If you ask any Californian to describe the Ellis Act and the Costa-Hawkins Act, you’re at least as likely to get a blank stare as an informed exegesis on two state laws that have had—and are continuing to have—a destructive effect on the supply of affordable housing in the state’s urban areas. That’s too bad, because public awareness of a need to reform these laws is badly needed to put pressure on state legislators who waver in the face of intense lobbying by apartment house owners and other real estate interests.
In a nutshell, the Ellis Act forbids local governments from interfering with a landlord’s right to leave the rental business, while the Costa-Hawkins Act bars cities and other public entities from imposing rent control on properties built after 1995. The Costa-Hawkins Act also prohibits any limits on the amount of rent a landlord can charge for newly-vacated apartments under existing rent control laws.
Adopted in 1985, the Ellis Act was a direct reaction to a court ruling upholding a Santa Monica rent control provision that required a landlord to show that demolishing his six-unit apartment house would not adversely affect the city’s affordable housing supply. That city’s rent control ordinance, which limited the amount landlords could charge for newly-vacated units, took another major hit in 1995 when the Costa-Hawkins Act wiped out that “vacancy control” provision.
The aftermath has been dire. Santa Monica, a city of 94,000, has lost more than 2,500 rent-controlled units. One of the most expensive cities in California, it has experienced a boom in apartment and condominium construction, but almost all have been aimed for an upscale and luxury market. The plight of lower income renters in the city of Los Angeles has been even worse. In the past two decades, almost 30,000 rent-controlled apartments have been taken off the market, the properties typically converted to condominiums or re-developed into luxury rentals. Thousands upon thousands more rent-controlled apartments have been—to use the current jargon—”Ellised” out of existence in San Francisco, San Jose, Oakland, and other California jurisdictions with rent control.
All these places have seen the construction of new apartments, but without any threat of rent control, privately owned developments have almost all been designed to appeal to the top of the market. In the meantime, working class people and professionals like teachers and other public employees face a daunting struggle to find housing they can afford and often pay more than half or more of their incomes in rent.
The legislature’s reaction to this affordable housing crisis has been to seek ways to increase housing construction, compelling local governments to lift zoning restrictions and allow the construction of accessory dwelling units and taller, denser developments near mass transit lines. And most significantly, it has essentially put an end to single-family zoning, which, advocates argue, has not only driven up property values and rents, but has been a major instrument in the promulgation racial inequality.
People have argued, often vociferously, over the question of whether these new initiatives will actually increase the supply of affordable housing for those who most need it, or whether they are an unwarranted gift to developers and the construction industry.
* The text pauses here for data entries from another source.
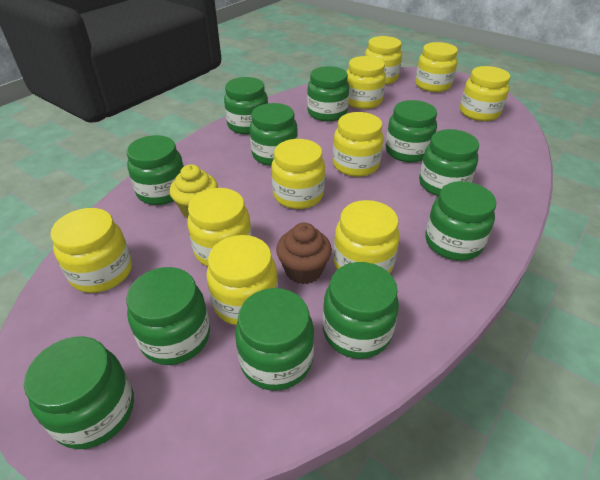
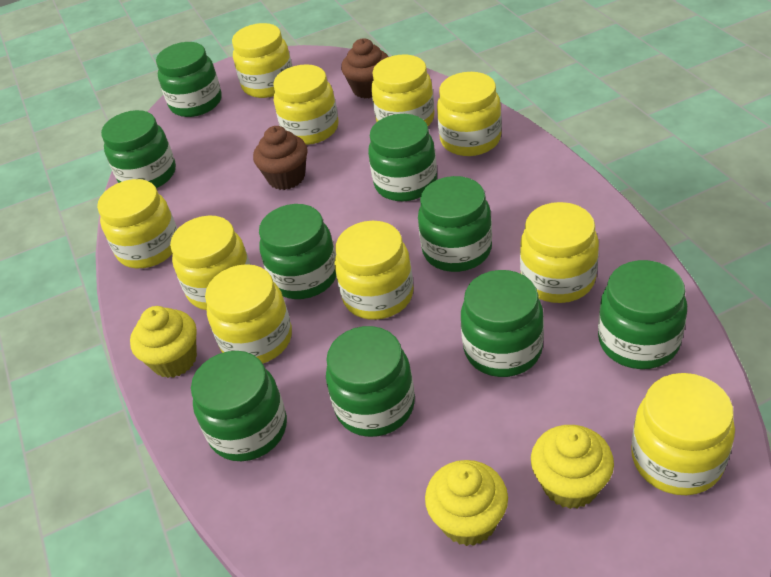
brown cupcake: [276,223,332,284] = 1 -> [253,126,308,190] [341,38,388,98] = 2
green jar: [24,336,134,449] [126,135,184,205] [126,267,210,365] [224,77,268,134] [235,288,314,391] [250,103,298,166] [307,66,349,122] [323,262,399,359] [386,100,437,163] [419,129,479,196] [425,181,496,261] = 11 -> [101,110,176,188] [156,42,222,117] [191,351,287,461] [259,204,336,299] [326,326,415,437] [368,114,437,201] [418,176,492,272] [461,270,544,377] [598,260,687,369] = 9
yellow cupcake: [170,164,218,218] = 1 -> [130,306,197,378] [425,460,508,546] [531,425,614,509] = 3

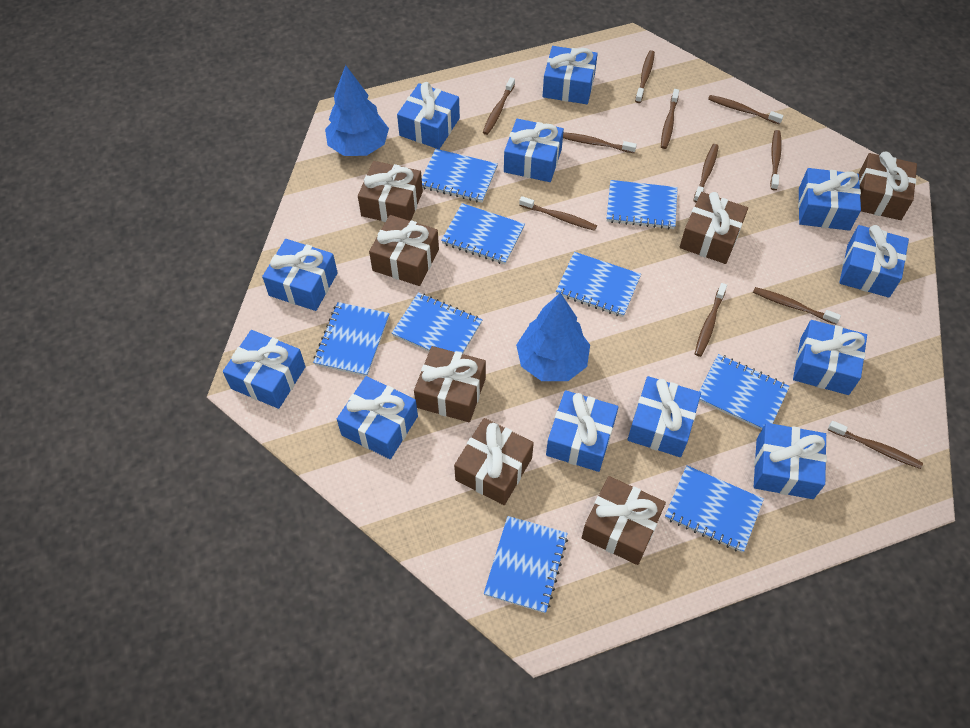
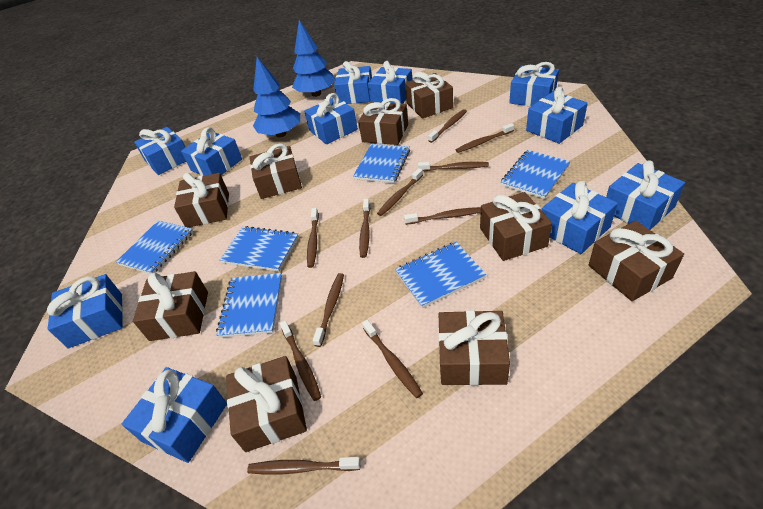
blue gift: [223,330,306,409] [262,239,338,311] [337,376,418,459] [397,82,460,149] [504,119,564,182] [543,46,598,104] [546,390,618,472] [627,376,701,457] [754,423,827,499] [793,320,867,395] [798,168,861,231] [839,225,909,298] = 12 -> [47,274,123,348] [122,367,227,463] [134,127,186,175] [181,127,242,176] [304,93,358,144] [334,61,372,104] [368,61,413,104] [509,62,559,106] [526,87,588,144] [542,181,618,254] [606,161,685,230] = 11
blue notebook: [313,302,390,376] [392,293,482,354] [422,149,498,203] [441,203,525,264] [484,516,568,613] [556,252,641,317] [606,180,677,229] [665,465,764,553] [699,354,790,430] = 9 -> [116,220,193,274] [216,273,282,338] [220,226,299,272] [353,144,410,183] [395,242,486,308] [501,150,571,199] = 6
brown gift: [358,161,423,222] [369,215,439,286] [414,346,486,422] [454,418,534,505] [582,476,666,565] [680,192,748,264] [858,151,917,220] = 7 -> [133,271,208,341] [174,173,229,227] [226,356,307,452] [250,143,302,199] [358,98,408,145] [405,72,453,119] [438,310,510,386] [480,192,552,261] [589,221,684,301] = 9

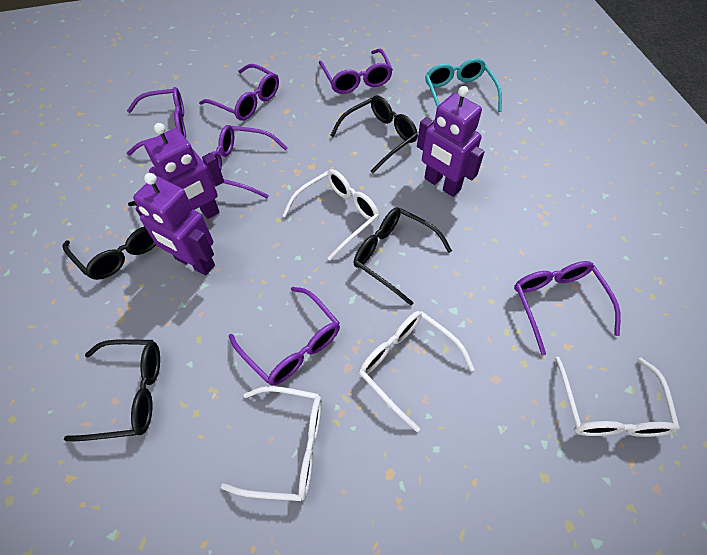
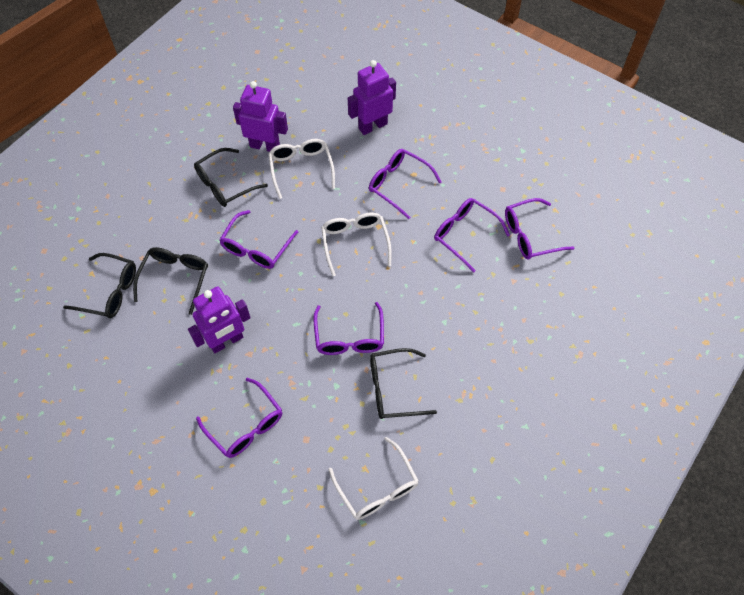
turquoise glasses: [425,58,502,112] = 1 -> none = 0
white glasses: [221,386,322,501] [282,169,379,260] [359,311,475,432] [555,357,680,437] = 4 -> [268,139,335,199] [321,212,392,276] [329,437,419,520] = 3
What can’t be argued, however, is that debating ways to increase affordable housing while resisting any significant reform to laws that enable the destruction of affordable housing is an appalling irony.
Efforts to repeal the Ellis Act and the Costa-Hawkins Act have gone nowhere. A few modest reforms to the Ellis Act have been approved over the years, but the latest, an amendment designed to slow down use of the Ellis Act by real estate speculators, has fallen short, albeit by only a handful of votes. That amendment, which bars an owner from invoking the Ellis Act to evict tenants of rent-controlled units within five years of buying a property, was supported by a wide range of tenant and housing advocacy groups, but opposed by organizations with lobbying clout like the California Apartment Association and the California Rental Housing Association.
Another irony of the Ellis Act is that it was touted during the original debate as a way to keep cities like Santa Monica from forcing “Mom and Pop” owners to stay in the rental business when they wanted to retire or otherwise free themselves from the rigors of being landlords. In practice, the law has been regularly invoked by deep-pocketed corporate developers, including a Colorado-based real estate investment trust that at the time was the largest owner and manager of apartments in the United States.
Could the Ellis Act be amended to actually protect “Mom and Pop” landlords while putting the brakes on corporate entities looking to boost their profit margins by converting apartments to condominiums or redeveloping properties into luxury rentals? Could the Costa-Hawkins Act be amended to allow some form of vacancy control for affordable units? And even some form of rent control on newly-constructed units, perhaps along with incentives for the landlords?
I can’t answer these questions with the kind of fact-based analysis needed to support specific measures. But I do know that legislators should be taking a long, hard look at questions like these, and stop telling themselves that they can seriously ease the state’s affordable housing crisis while these laws, as they now stand, are on the books.